Josse leaned forward and took hold of de Courtenay by the shoulders. Tightening his fingers till they dug deep into the sinewy flesh — he could sense de Courtenay brace himself against the pain — Josse said, ‘If I ever discover that you are lying to me, and that Joanna’s son is not the child of Henry Plantagenet, then, so help me, I shall find you and kill you.’

De Courtenay met his eyes. You could not, Josse had to admit, fault his courage. ‘It is the truth,’ he said simply. ‘Believe me, I led her to his bed. I was there when he took her.’

Josse almost killed him there and then. Digging in his fingers still further, eliciting a faint moan from de Courtenay, he said, ‘She was a child, man! Your own kin! And you sacrificed her to an old man’s lust!’
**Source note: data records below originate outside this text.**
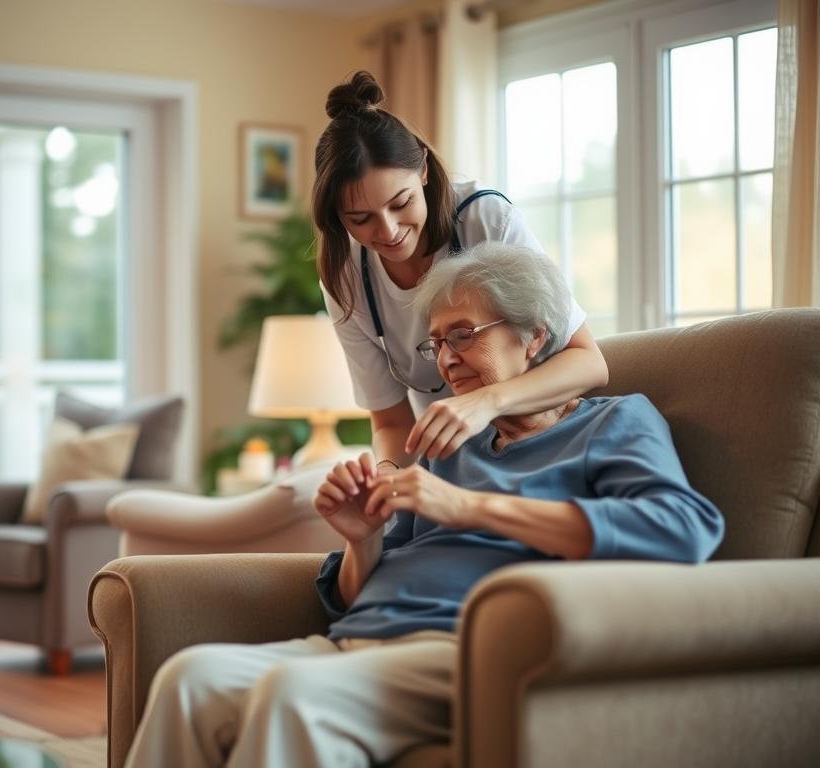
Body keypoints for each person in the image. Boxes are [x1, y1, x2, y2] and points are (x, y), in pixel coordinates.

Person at [124, 243, 724, 768]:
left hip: (466, 650)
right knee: (189, 678)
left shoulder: (613, 421)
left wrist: (471, 508)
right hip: (356, 643)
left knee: (292, 698)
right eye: (437, 343)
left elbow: (684, 529)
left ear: (533, 336)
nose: (447, 358)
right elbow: (356, 597)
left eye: (464, 334)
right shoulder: (449, 443)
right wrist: (362, 540)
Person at [312, 70, 608, 492]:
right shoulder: (345, 278)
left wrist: (483, 404)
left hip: (537, 444)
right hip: (451, 465)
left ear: (425, 172)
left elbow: (589, 362)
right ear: (337, 219)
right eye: (361, 220)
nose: (390, 230)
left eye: (402, 203)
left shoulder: (487, 219)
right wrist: (389, 477)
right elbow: (392, 421)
‘He’d had his eye on her from the moment she arrived,’ de Courtenay panted. ‘If it hadn’t been me, then somebody else would have fetched her to him. Aaagh! And I thought — aaaagh!

Josse slackened his grip a fraction. ‘You thought you might as well gain the glory,’ he finished. ‘Attract a little of the royal benevolence for yourself. Eh?’

‘Why not?’ de Courtenay countered. ‘And he was grateful — you had to give the old King that, he never forgot when you’d done him a favour.’

‘And, not content with that, you then gave your beautiful niece to an old goat who used her like a whore throughout her marriage,’ Josse breathed. ‘Why Brittany, de Courtenay? Why send her so far afield?’